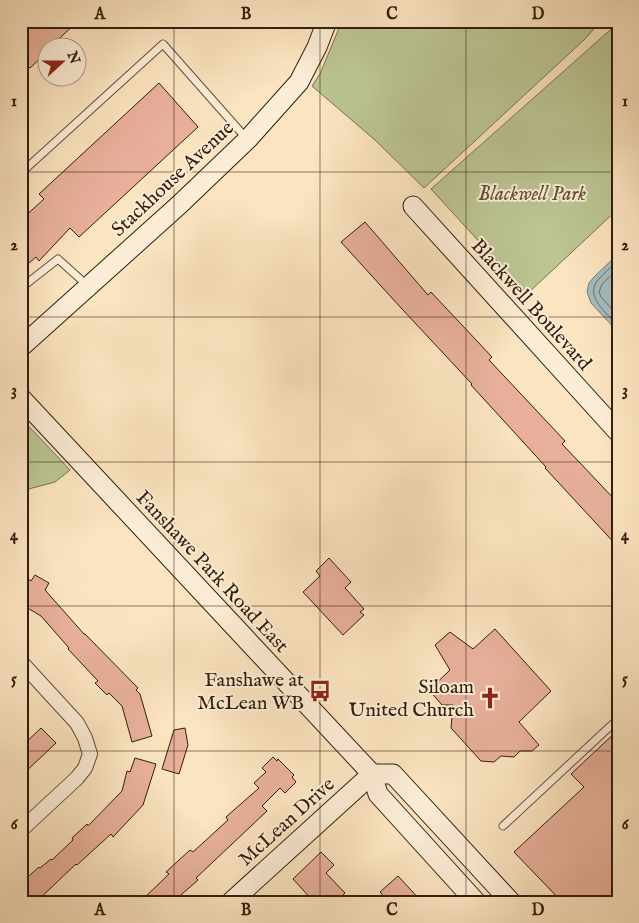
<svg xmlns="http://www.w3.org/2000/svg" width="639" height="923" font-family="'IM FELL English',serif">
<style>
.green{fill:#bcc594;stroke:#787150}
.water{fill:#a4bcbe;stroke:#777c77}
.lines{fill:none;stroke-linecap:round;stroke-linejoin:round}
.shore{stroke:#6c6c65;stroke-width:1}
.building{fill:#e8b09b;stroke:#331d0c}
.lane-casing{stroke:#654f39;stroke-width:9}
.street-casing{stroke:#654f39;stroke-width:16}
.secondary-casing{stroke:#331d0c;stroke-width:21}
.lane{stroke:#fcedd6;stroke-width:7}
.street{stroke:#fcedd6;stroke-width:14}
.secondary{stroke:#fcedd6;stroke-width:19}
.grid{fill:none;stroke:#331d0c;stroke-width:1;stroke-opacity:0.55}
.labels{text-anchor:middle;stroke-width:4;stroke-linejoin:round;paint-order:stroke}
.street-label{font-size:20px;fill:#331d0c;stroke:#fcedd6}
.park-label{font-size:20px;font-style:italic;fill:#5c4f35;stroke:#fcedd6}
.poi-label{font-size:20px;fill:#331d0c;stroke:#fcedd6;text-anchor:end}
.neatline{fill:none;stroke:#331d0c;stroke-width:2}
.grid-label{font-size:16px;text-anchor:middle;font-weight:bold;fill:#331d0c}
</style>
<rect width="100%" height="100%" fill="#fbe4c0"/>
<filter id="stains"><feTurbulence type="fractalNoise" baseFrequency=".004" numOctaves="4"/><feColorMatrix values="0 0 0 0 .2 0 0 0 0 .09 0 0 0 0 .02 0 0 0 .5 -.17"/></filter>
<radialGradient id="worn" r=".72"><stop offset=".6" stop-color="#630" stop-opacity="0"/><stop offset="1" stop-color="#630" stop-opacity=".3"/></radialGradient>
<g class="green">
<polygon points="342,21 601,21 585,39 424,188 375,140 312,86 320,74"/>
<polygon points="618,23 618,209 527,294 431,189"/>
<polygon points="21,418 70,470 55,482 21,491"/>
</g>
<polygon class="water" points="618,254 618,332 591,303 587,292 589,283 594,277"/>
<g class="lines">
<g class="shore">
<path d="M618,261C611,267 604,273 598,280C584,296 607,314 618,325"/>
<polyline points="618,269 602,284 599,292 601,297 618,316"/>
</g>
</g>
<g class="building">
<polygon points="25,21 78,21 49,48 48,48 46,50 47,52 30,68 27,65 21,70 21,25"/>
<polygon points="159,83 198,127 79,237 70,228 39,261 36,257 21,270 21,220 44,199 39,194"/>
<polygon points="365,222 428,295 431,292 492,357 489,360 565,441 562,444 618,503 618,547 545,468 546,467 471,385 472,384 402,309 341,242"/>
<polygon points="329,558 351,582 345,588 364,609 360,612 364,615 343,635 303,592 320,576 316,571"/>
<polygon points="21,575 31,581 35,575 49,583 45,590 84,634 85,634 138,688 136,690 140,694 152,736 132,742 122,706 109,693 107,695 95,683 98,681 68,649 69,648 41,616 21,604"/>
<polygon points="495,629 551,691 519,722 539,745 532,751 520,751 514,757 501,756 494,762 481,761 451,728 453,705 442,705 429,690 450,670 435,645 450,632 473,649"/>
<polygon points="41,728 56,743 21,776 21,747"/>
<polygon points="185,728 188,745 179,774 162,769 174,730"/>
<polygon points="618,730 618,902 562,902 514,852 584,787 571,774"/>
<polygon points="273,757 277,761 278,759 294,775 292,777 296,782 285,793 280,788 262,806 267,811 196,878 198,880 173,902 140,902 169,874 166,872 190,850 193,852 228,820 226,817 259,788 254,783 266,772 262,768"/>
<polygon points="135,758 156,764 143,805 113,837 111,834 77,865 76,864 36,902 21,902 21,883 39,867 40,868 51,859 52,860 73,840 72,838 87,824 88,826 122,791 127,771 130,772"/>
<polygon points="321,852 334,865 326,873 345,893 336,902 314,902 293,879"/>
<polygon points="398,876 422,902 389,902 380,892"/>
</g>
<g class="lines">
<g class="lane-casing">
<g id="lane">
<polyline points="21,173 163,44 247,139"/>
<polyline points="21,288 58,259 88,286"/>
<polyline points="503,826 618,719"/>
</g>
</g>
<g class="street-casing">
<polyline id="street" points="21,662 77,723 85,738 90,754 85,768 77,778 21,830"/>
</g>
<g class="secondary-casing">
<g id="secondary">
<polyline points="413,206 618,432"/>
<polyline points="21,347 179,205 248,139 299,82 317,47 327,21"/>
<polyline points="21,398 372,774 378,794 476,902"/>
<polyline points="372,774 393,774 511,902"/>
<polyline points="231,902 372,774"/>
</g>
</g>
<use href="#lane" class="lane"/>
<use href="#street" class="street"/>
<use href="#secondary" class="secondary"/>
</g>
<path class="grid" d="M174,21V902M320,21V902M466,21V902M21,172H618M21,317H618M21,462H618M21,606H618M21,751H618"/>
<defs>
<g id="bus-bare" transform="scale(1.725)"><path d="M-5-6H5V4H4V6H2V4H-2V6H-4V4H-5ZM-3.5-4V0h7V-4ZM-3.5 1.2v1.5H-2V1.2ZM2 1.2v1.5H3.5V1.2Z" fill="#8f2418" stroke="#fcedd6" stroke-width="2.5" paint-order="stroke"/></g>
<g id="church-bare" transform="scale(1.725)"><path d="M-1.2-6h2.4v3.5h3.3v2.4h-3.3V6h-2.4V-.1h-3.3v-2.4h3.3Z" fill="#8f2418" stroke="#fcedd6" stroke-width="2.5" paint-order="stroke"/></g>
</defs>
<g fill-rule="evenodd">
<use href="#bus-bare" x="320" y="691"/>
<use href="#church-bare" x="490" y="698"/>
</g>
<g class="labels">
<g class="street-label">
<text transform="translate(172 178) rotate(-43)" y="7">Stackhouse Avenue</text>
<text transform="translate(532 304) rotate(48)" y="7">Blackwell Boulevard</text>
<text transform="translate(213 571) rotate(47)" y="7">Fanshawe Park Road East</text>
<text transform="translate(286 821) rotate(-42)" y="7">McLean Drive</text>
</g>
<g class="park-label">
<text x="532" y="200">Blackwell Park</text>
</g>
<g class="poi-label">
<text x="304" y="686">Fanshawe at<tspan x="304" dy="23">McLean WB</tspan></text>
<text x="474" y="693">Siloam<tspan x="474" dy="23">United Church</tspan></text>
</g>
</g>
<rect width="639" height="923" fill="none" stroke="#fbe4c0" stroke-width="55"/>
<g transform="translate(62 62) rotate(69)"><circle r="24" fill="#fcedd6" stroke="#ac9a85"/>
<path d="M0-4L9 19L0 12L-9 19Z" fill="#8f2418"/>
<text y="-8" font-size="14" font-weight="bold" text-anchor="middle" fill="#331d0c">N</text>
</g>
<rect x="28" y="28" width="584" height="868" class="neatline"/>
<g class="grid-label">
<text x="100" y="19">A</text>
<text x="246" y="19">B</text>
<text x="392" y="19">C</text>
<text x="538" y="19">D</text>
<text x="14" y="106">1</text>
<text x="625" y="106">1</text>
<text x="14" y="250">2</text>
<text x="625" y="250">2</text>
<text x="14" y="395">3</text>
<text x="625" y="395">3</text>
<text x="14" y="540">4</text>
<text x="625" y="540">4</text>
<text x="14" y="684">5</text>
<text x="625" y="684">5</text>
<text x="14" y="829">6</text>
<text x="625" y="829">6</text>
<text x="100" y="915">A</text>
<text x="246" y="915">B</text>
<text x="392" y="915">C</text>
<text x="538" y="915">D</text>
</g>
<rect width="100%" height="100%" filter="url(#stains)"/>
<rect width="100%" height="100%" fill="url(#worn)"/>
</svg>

What the task requires:
Would you retype the material exactly, omitting each picture?

Output of the exercise:
<svg xmlns="http://www.w3.org/2000/svg" width="639" height="923" font-family="'IM FELL English',serif">
<style>
.green{fill:#bcc594;stroke:#787150}
.water{fill:#a4bcbe;stroke:#777c77}
.lines{fill:none;stroke-linecap:round;stroke-linejoin:round}
.shore{stroke:#6c6c65;stroke-width:1}
.building{fill:#e8b09b;stroke:#331d0c}
.lane-casing{stroke:#654f39;stroke-width:9}
.street-casing{stroke:#654f39;stroke-width:16}
.secondary-casing{stroke:#331d0c;stroke-width:21}
.lane{stroke:#fcedd6;stroke-width:7}
.street{stroke:#fcedd6;stroke-width:14}
.secondary{stroke:#fcedd6;stroke-width:19}
.grid{fill:none;stroke:#331d0c;stroke-width:1;stroke-opacity:0.55}
.labels{text-anchor:middle;stroke-width:4;stroke-linejoin:round;paint-order:stroke}
.street-label{font-size:20px;fill:#331d0c;stroke:#fcedd6}
.park-label{font-size:20px;font-style:italic;fill:#5c4f35;stroke:#fcedd6}
.poi-label{font-size:20px;fill:#331d0c;stroke:#fcedd6;text-anchor:end}
.neatline{fill:none;stroke:#331d0c;stroke-width:2}
.grid-label{font-size:16px;text-anchor:middle;font-weight:bold;fill:#331d0c}
</style>
<rect width="100%" height="100%" fill="#fbe4c0"/>
<filter id="stains"><feTurbulence type="fractalNoise" baseFrequency=".004" numOctaves="4"/><feColorMatrix values="0 0 0 0 .2 0 0 0 0 .09 0 0 0 0 .02 0 0 0 .5 -.17"/></filter>
<radialGradient id="worn" r=".72"><stop offset=".6" stop-color="#630" stop-opacity="0"/><stop offset="1" stop-color="#630" stop-opacity=".3"/></radialGradient>
<g class="green">
<polygon points="342,21 601,21 585,39 424,188 375,140 312,86 320,74"/>
<polygon points="618,23 618,209 527,294 431,189"/>
<polygon points="21,418 70,470 55,482 21,491"/>
</g>
<polygon class="water" points="618,254 618,332 591,303 587,292 589,283 594,277"/>
<g class="lines">
<g class="shore">
<path d="M618,261C611,267 604,273 598,280C584,296 607,314 618,325"/>
<polyline points="618,269 602,284 599,292 601,297 618,316"/>
</g>
</g>
<g class="building">
<polygon points="25,21 78,21 49,48 48,48 46,50 47,52 30,68 27,65 21,70 21,25"/>
<polygon points="159,83 198,127 79,237 70,228 39,261 36,257 21,270 21,220 44,199 39,194"/>
<polygon points="365,222 428,295 431,292 492,357 489,360 565,441 562,444 618,503 618,547 545,468 546,467 471,385 472,384 402,309 341,242"/>
<polygon points="329,558 351,582 345,588 364,609 360,612 364,615 343,635 303,592 320,576 316,571"/>
<polygon points="21,575 31,581 35,575 49,583 45,590 84,634 85,634 138,688 136,690 140,694 152,736 132,742 122,706 109,693 107,695 95,683 98,681 68,649 69,648 41,616 21,604"/>
<polygon points="495,629 551,691 519,722 539,745 532,751 520,751 514,757 501,756 494,762 481,761 451,728 453,705 442,705 429,690 450,670 435,645 450,632 473,649"/>
<polygon points="41,728 56,743 21,776 21,747"/>
<polygon points="185,728 188,745 179,774 162,769 174,730"/>
<polygon points="618,730 618,902 562,902 514,852 584,787 571,774"/>
<polygon points="273,757 277,761 278,759 294,775 292,777 296,782 285,793 280,788 262,806 267,811 196,878 198,880 173,902 140,902 169,874 166,872 190,850 193,852 228,820 226,817 259,788 254,783 266,772 262,768"/>
<polygon points="135,758 156,764 143,805 113,837 111,834 77,865 76,864 36,902 21,902 21,883 39,867 40,868 51,859 52,860 73,840 72,838 87,824 88,826 122,791 127,771 130,772"/>
<polygon points="321,852 334,865 326,873 345,893 336,902 314,902 293,879"/>
<polygon points="398,876 422,902 389,902 380,892"/>
</g>
<g class="lines">
<g class="lane-casing">
<g id="lane">
<polyline points="21,173 163,44 247,139"/>
<polyline points="21,288 58,259 88,286"/>
<polyline points="503,826 618,719"/>
</g>
</g>
<g class="street-casing">
<polyline id="street" points="21,662 77,723 85,738 90,754 85,768 77,778 21,830"/>
</g>
<g class="secondary-casing">
<g id="secondary">
<polyline points="413,206 618,432"/>
<polyline points="21,347 179,205 248,139 299,82 317,47 327,21"/>
<polyline points="21,398 372,774 378,794 476,902"/>
<polyline points="372,774 393,774 511,902"/>
<polyline points="231,902 372,774"/>
</g>
</g>
<use href="#lane" class="lane"/>
<use href="#street" class="street"/>
<use href="#secondary" class="secondary"/>
</g>
<path class="grid" d="M174,21V902M320,21V902M466,21V902M21,172H618M21,317H618M21,462H618M21,606H618M21,751H618"/>
<defs>
<g id="bus-bare" transform="scale(1.725)"><path d="M-5-6H5V4H4V6H2V4H-2V6H-4V4H-5ZM-3.5-4V0h7V-4ZM-3.5 1.2v1.5H-2V1.2ZM2 1.2v1.5H3.5V1.2Z" fill="#8f2418" stroke="#fcedd6" stroke-width="2.5" paint-order="stroke"/></g>
<g id="church-bare" transform="scale(1.725)"><path d="M-1.2-6h2.4v3.5h3.3v2.4h-3.3V6h-2.4V-.1h-3.3v-2.4h3.3Z" fill="#8f2418" stroke="#fcedd6" stroke-width="2.5" paint-order="stroke"/></g>
</defs>
<g fill-rule="evenodd">
<use href="#bus-bare" x="320" y="691"/>
<use href="#church-bare" x="490" y="698"/>
</g>
<g class="labels">
<g class="street-label">
<text transform="translate(172 178) rotate(-43)" y="7">Stackhouse Avenue</text>
<text transform="translate(532 304) rotate(48)" y="7">Blackwell Boulevard</text>
<text transform="translate(213 571) rotate(47)" y="7">Fanshawe Park Road East</text>
<text transform="translate(286 821) rotate(-42)" y="7">McLean Drive</text>
</g>
<g class="park-label">
<text x="532" y="200">Blackwell Park</text>
</g>
<g class="poi-label">
<text x="304" y="686">Fanshawe at<tspan x="304" dy="23">McLean WB</tspan></text>
<text x="474" y="693">Siloam<tspan x="474" dy="23">United Church</tspan></text>
</g>
</g>
<rect width="639" height="923" fill="none" stroke="#fbe4c0" stroke-width="55"/>
<g transform="translate(62 62) rotate(69)"><circle r="24" fill="#fcedd6" stroke="#ac9a85"/>
<path d="M0-4L9 19L0 12L-9 19Z" fill="#8f2418"/>
<text y="-8" font-size="14" font-weight="bold" text-anchor="middle" fill="#331d0c">N</text>
</g>
<rect x="28" y="28" width="584" height="868" class="neatline"/>
<g class="grid-label">
<text x="100" y="19">A</text>
<text x="246" y="19">B</text>
<text x="392" y="19">C</text>
<text x="538" y="19">D</text>
<text x="14" y="106">1</text>
<text x="625" y="106">1</text>
<text x="14" y="250">2</text>
<text x="625" y="250">2</text>
<text x="14" y="395">3</text>
<text x="625" y="395">3</text>
<text x="14" y="540">4</text>
<text x="625" y="540">4</text>
<text x="14" y="684">5</text>
<text x="625" y="684">5</text>
<text x="14" y="829">6</text>
<text x="625" y="829">6</text>
<text x="100" y="915">A</text>
<text x="246" y="915">B</text>
<text x="392" y="915">C</text>
<text x="538" y="915">D</text>
</g>
<rect width="100%" height="100%" filter="url(#stains)"/>
<rect width="100%" height="100%" fill="url(#worn)"/>
</svg>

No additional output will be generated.